**EXERCISE OBJECTIVE**
Return, word for word, the lines running from the one that contains "left wrist: (582, 425, -2)" to the final line of the listing below.

:: DATASET RECORDS

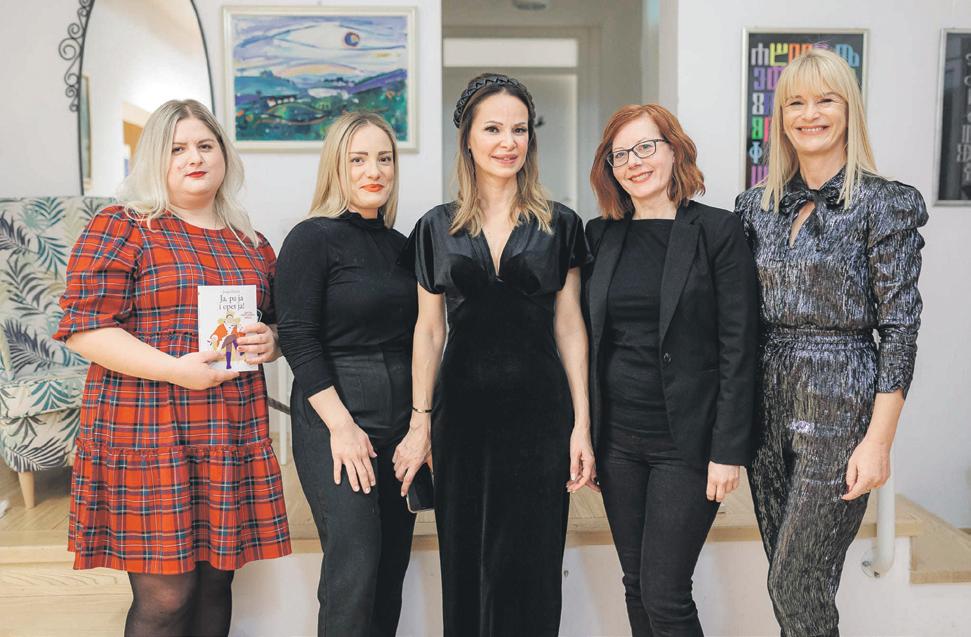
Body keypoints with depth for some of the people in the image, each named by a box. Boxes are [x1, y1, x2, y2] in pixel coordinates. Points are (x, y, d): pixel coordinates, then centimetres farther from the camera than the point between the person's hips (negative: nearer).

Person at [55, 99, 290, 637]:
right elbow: (85, 328, -9)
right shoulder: (120, 228, -1)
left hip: (234, 437, 5)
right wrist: (175, 369, -19)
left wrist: (268, 341, 0)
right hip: (148, 434, -5)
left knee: (216, 582, 11)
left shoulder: (251, 243, 15)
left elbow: (277, 324, 23)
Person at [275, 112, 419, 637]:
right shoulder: (313, 238, -4)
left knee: (392, 566, 10)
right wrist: (342, 426, -16)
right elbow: (297, 338, -11)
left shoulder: (400, 245, 13)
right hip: (334, 419, -6)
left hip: (402, 421, 6)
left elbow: (417, 340, 13)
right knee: (354, 569, -8)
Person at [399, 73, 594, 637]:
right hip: (462, 410, 1)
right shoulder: (437, 229, 6)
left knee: (530, 566, 3)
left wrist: (582, 425, -2)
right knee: (464, 563, 8)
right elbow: (430, 330, 7)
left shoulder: (560, 225, 4)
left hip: (540, 410, -1)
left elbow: (569, 327, 3)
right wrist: (420, 419, 2)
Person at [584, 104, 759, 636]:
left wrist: (728, 451, -12)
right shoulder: (600, 235, 7)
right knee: (636, 586, 14)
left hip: (685, 441, -4)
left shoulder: (718, 231, -6)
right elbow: (586, 337, 10)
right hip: (617, 437, 5)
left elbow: (738, 348, -9)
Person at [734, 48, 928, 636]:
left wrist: (879, 440, -13)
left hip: (840, 407, -5)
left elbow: (901, 327, -9)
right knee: (790, 570, 16)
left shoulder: (886, 204, -6)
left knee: (795, 585, -3)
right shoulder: (758, 204, 8)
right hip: (768, 401, 5)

::::

**REPLY TO THE TASK**
left wrist: (582, 425, -2)
right knee: (464, 563, 8)
right elbow: (430, 330, 7)
left shoulder: (560, 225, 4)
left hip: (540, 410, -1)
left elbow: (569, 327, 3)
right wrist: (420, 419, 2)
Person at [584, 104, 759, 636]:
left wrist: (728, 451, -12)
right shoulder: (600, 235, 7)
right knee: (636, 586, 14)
left hip: (685, 441, -4)
left shoulder: (718, 231, -6)
right elbow: (586, 337, 10)
right hip: (617, 437, 5)
left elbow: (738, 348, -9)
Person at [734, 48, 928, 636]:
left wrist: (879, 440, -13)
left hip: (840, 407, -5)
left elbow: (901, 327, -9)
right knee: (790, 570, 16)
left shoulder: (886, 204, -6)
left knee: (795, 585, -3)
right shoulder: (758, 204, 8)
right hip: (768, 401, 5)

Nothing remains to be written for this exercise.